[Data provided — start]

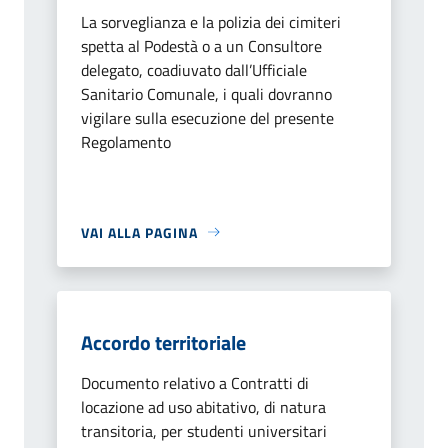
La sorveglianza e la polizia dei cimiteri
spetta al Podestà o a un Consultore
delegato, coadiuvato dall’Ufficiale
Sanitario Comunale, i quali dovranno
vigilare sulla esecuzione del presente
Regolamento
VAI ALLA PAGINA
Accordo territoriale
Documento relativo a Contratti di
locazione ad uso abitativo, di natura
transitoria, per studenti universitari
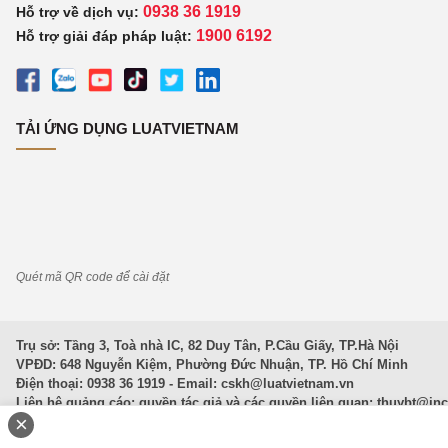
0938 36 1919
Hỗ trợ về dịch vụ:
1900 6192
Hỗ trợ giải đáp pháp luật:
TẢI ỨNG DỤNG LUATVIETNAM
Quét mã QR code để cài đặt
Trụ sở: Tầng 3, Toà nhà IC, 82 Duy Tân, P.Cầu Giấy, TP.Hà Nội
VPĐD: 648 Nguyễn Kiệm, Phường Đức Nhuận, TP. Hồ Chí Minh
Điện thoại: 0938 36 1919 - Email:
cskh@luatvietnam.vn
Liên hệ quảng cáo; quyền tác giả và các quyền liên quan:
thuybt@in
×
Văn Bản Pháp Luật
|
Luật Doanh nghiệp
|
Luật Đất đai
|
Luật Hình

[Data provided — finish]

• _Task to complete_: Only one stretch of the data is wanted: the lines from the one with "cskh@luatvietnam.vn" through the last, repeated exactly.

• _Response to the task_:
cskh@luatvietnam.vn
Liên hệ quảng cáo; quyền tác giả và các quyền liên quan:
thuybt@in
×
Văn Bản Pháp Luật
|
Luật Doanh nghiệp
|
Luật Đất đai
|
Luật Hình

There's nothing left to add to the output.